Those involved in marketing know that every product has a life cycle. Some of those cycles are short (pet rocks) and some are long (Twinkies). A study reported last month found that life cycles of cultural items are affected by how rapidly they rise to popularity. In general, a quick rise to popularity will mean an equally rapid drop, while a slow rise translates to a gradual drop. We call the former phenomenon a fad.

During the 2008 campaign season I wrote five posts that mentioned Alaska Governor Sarah Palin, whom Sen. John McCain (R-AZ) selected as his vice presidential running mate. Only one of those posts discussed Palin in any detail. I steered clear of advocacy, because I wasn’t happy about McCain and I wasn’t quite sure what to make of Palin.

2½ years after becoming Alaska’s Governor, Palin announced last week that she will resign the post later this month. It would appear that Gov. Palin’s rapid rise to fame is following the standard model of product popularity discussed above. That is, she appears to be a fad.

The WSJ’s Peggy Noonan says good riddance to Palin in this article. While Noonan offers some very worthwhile insights, the overall article comes across as rather harsh. I have read Noonan for years. She is a staunch Catholic and Republican. Sometimes it seems to me that she holds these two organizations in similar regard. Perhaps this helps explain the hard words Noonan has for Gov. Palin.

Palin, writes Noonan, “hurts … the Republican brand …. Really, she is the most careless sower of discord since George W. Bush, who fractured the party and the movement that made him.” Although Palin is “a gifted retail politician,” she “wasn't thoughtful enough to know she wasn't thoughtful enough” and she “never learned how the other sides think, or why.” Moreover, Palin promoted this lack of insight as a badge of “authenticity.”

It seems that Palin is such a heretic to Noonan’s style of Republicanism that Noonan would like nothing better than to have Palin excommunicated from the party. Does Noonan feel the same way about Palin’s supporters? Her article seems to imply as much.

One of the things that bothered me about Palin from the outset was that she seemed to be little more than a pawn in the game of identity politics — a game which many conservatives decry as un-American. It was Noonan that wrote last September about conservatives viscerally sensing that Palin “is really one of them.” But the fawning, protective approach that some conservatives took to Palin creeped me out as much as did the Obamaton cult worshippers.

In the same article, Noonan pretty much said that Palin was nothing more than a useful cog in the McCain campaign’s political machinations. She wrote, “Palin's friends should be less immediately worried about what the Obama campaign will do to her than what the McCain campaign will do.” Noonan’s prescience on this matter seems to have been quite accurate.

Speculation as to the ‘real’ reason for Palin’s resignation is omni-available, so you can go elsewhere for that kind of salaciousness. But I think that it is completely preposterous to assume that Gov. Palin will ever be able to win any statewide or national election for the rest of her life.
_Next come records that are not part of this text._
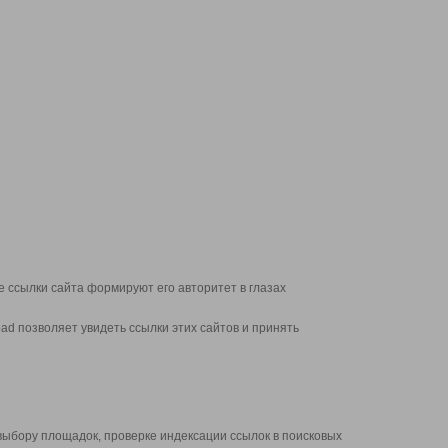
 ссылки сайта формируют его авторитет в глазах
d позволяет увидеть ссылки этих сайтов и принять
выбору площадок, проверке индексации ссылок в поисковых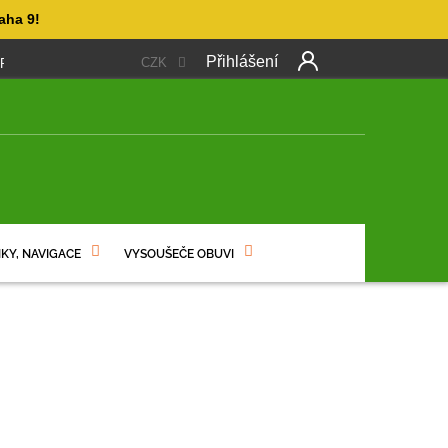
aha 9!
Přihlášení
CZK
 PLATBA
OBCHODNÍ PODMÍNKY
PODMÍNKY OCHRANY OSO
NÍ
KY, NAVIGACE
VYSOUŠEČE OBUVI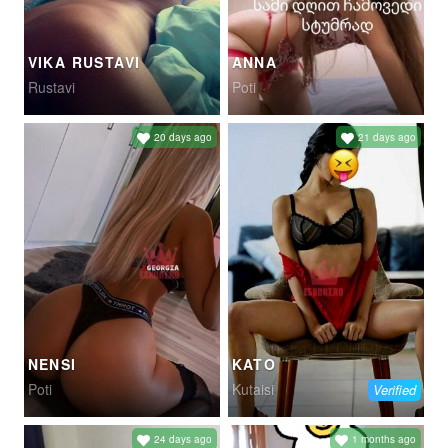
VIKA RUSTAVI
ANNA
Rustavi
Poti
20 days ago
21 days ago
NENSI
KATO
Poti
Kutaisi
Verified
24 days ago
1 months ago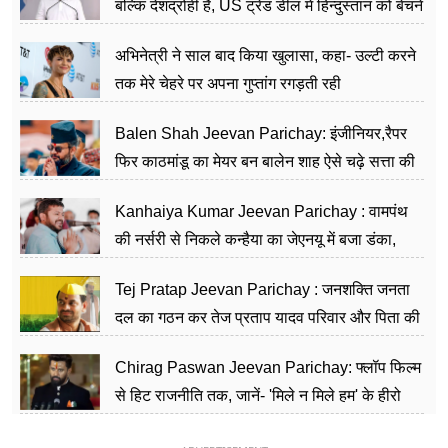
बल्कि देशद्रोही हैं, US ट्रेड डील में हिन्दुस्तान को बेचने
का काम किया
अभिनेत्री ने साल बाद किया खुलासा, कहा- उल्टी करने
तक मेरे चेहरे पर अपना गुप्तांग रगड़ती रही
Balen Shah Jeevan Parichay: इंजीनियर,रैपर
फिर काठमांडू का मेयर बन बालेन शाह ऐसे चढ़े सत्ता की
सीढ़ियां, अब चलाएंगे नेपाल सरकार
Kanhaiya Kumar Jeevan Parichay : वामपंथ
की नर्सरी से निकले कन्हैया का जेएनयू में बजा डंका,
शिक्षा को मानते हैं समाज के बदलाव का हथियार
Tej Pratap Jeevan Parichay : जनशक्ति जनता
दल का गठन कर तेज प्रताप यादव परिवार और पिता की
पार्टी को दे रहे हैं चुनौती, विवादों से है गहरा नाता
Chirag Paswan Jeevan Parichay: फ्लॉप फिल्म
से हिट राजनीति तक, जानें- 'मिले न मिले हम' के हीरो
चिराग पासवान के केंद्रीय मंत्री बनने का सफर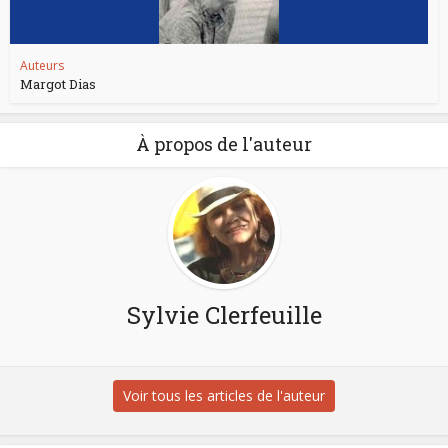
Auteurs
Margot Dias
À propos de l'auteur
Sylvie Clerfeuille
Voir tous les articles de l'auteur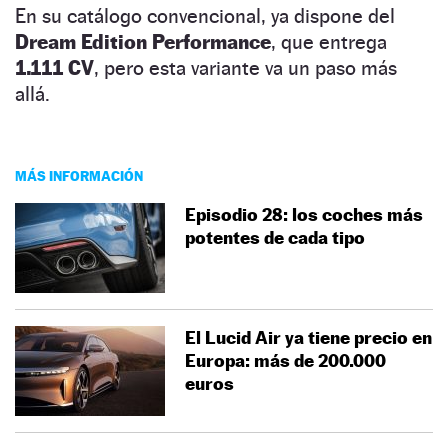
En su catálogo convencional, ya dispone del
Dream Edition Performance
, que entrega
1.111 CV
, pero esta variante va un paso más
allá.
MÁS INFORMACIÓN
Episodio 28: los coches más
potentes de cada tipo
El Lucid Air ya tiene precio en
Europa: más de 200.000
euros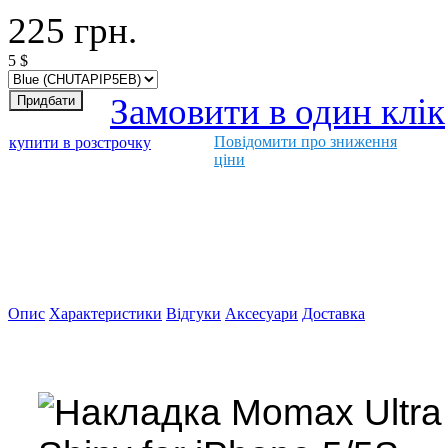
225
грн.
5
$
Замовити в один клік
Повідомити про зниження
купити в розстрочку
ціни
Опис
Характеристики
Відгуки
Аксесуари
Доставка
It’s even questionable as to whether residents of her home town of Wasilla would re-elect her to her former mayoral or council position. So I hope her reasons for resigning are pretty good.

Whether Ms. Noonan likes it or not, there are a lot of people in the GOP whose brand of Republicanism is more in line with Sarah Palin’s than with John McCain’s or Noonan’s. There’s not enough of them to bring a candidate in their mold to national office on their own, but there’s enough of them that the GOP can’t win a national office without them.

Interestingly, this statement could be turned around and applied to all of the major factions in the GOP. That ought to be food for thought as the members of various inquisitions within the party run around attempting to excommunicate heretics from the party.